Marco Matias is the son of Portuguese immigrants who came to Germany in the 1970s. At the age of ten, he had his first experiences on stage when he was performing for a game circus, a project that arose in co-operation with Caritas and endeavored to inspire children for creativity. He himself got a lot of ideas out of this project. Shortly afterwards, he founded a duet with his brother Jorge and they had a lot of success presenting their songs – pop, rock and South American titles – at various private events.

The first band he joined when he was fifteen was called ‘Lua Cheia’. He gained his first studio experiences with his school band ‘The Basement Kids’ during the production of his first CD ‘Cry For Peace’. He then passed his higher school certificate examination and began his studies at the University of Cologne. But he never gave up his music; he worked as a backing vocalist, participated in jam sessions and had many other musical activities.

At that time, he got in contact with the Cologne A cappella ensemble ‘Voice Sings’ with whom he toured a lot.

In 2000, Marco and his band ‘Atlanticos’ participated in an ‘international Festival For Young People Of The Portuguese Communities 2000’. The festival was broadcast live to the Portuguese speaking territories all over the world. Portuguese people living in Australia, Macao, Brazil and other territories watched his performance and Marco and his band received a tremendous reaction from the televoters and made third place. They produced an album in Portuguese and were doing a lot of TV-Shows and radio performances in the following years 2001 and 2002.

In 2003, he was invited to a casting called ‘The German Voice 2003’. He was elected from among 12,000 candidates and entered the final with nine other competitors.
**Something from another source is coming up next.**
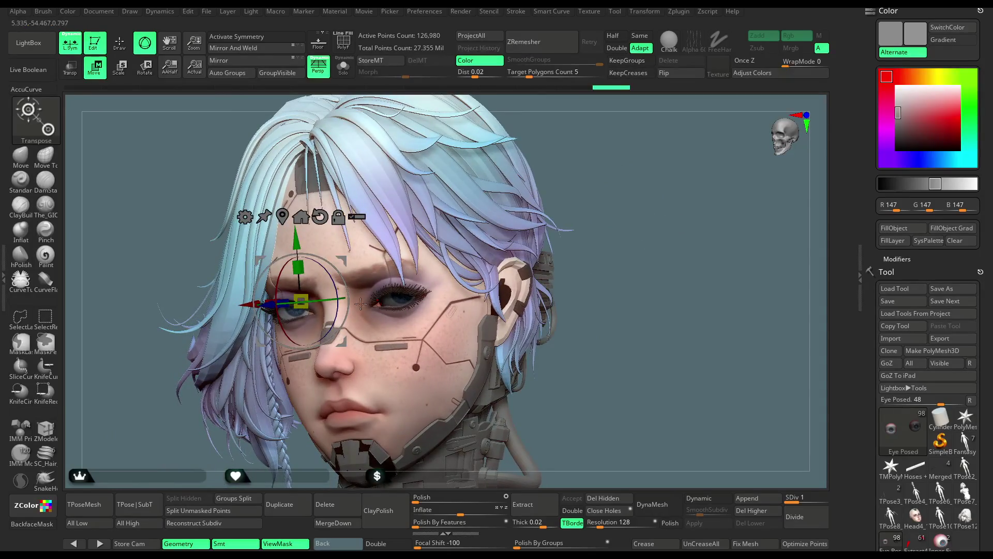
{"action": "left_click_drag", "start_coordinate": [161, 186], "coordinate": [192, 161]}
Step: Recentre the gizmo on the other eye and nudge it slightly to match the gaze
{"action": "left_click", "coordinate": [124, 50]}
In that final he became second.

‘A Miracle Of Love’ is the title of the song written by Ralph Siegel that Marco performed, together with Nicole Süßmilch, during the German pre-selection for the Eurovision Song Contest 2005 and they again made a very good second place.

In 2006, Marco competed in the Eurovision Song Contest 2006 as a part of the group six4one, representing Switzerland, with the song, "If We All Give A Little".